#### YOUR TASK
When you reach the line containing "Smartphones can be" in the data below, reproduce it and every line that follows, exactly and without additions.

#### DATA FOR REVIEW

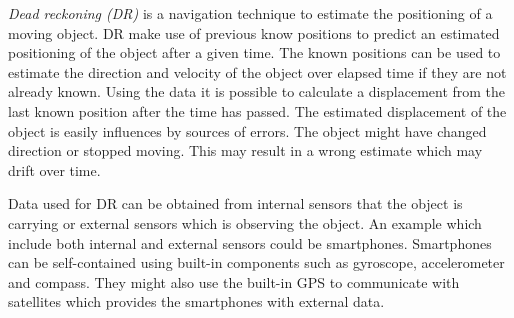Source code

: \textit{Dead reckoning (DR)} \cite{DR} is a navigation technique to estimate the positioning of a moving object.
DR make use of previous know positions to predict an estimated positioning of the object after a given time.
The known positions can be used to estimate the direction and velocity of the object over elapsed time if they are not already known.
Using the data it is possible to calculate a displacement from the last known position after the time has passed.
The estimated displacement of the object is easily influences by sources of errors.
The object might have changed direction or stopped moving.
This may result in a wrong estimate which may drift over time.

Data used for DR can be obtained from internal sensors that the object is carrying or external sensors which is observing the object.
An example which include both internal and external sensors could be smartphones.
Smartphones can be self-contained using built-in components such as gyroscope, accelerometer and compass.
They might also use the built-in GPS to communicate with satellites which provides the smartphones with external data.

#### YOUR RESPONSE
Smartphones can be self-contained using built-in components such as gyroscope, accelerometer and compass.
They might also use the built-in GPS to communicate with satellites which provides the smartphones with external data.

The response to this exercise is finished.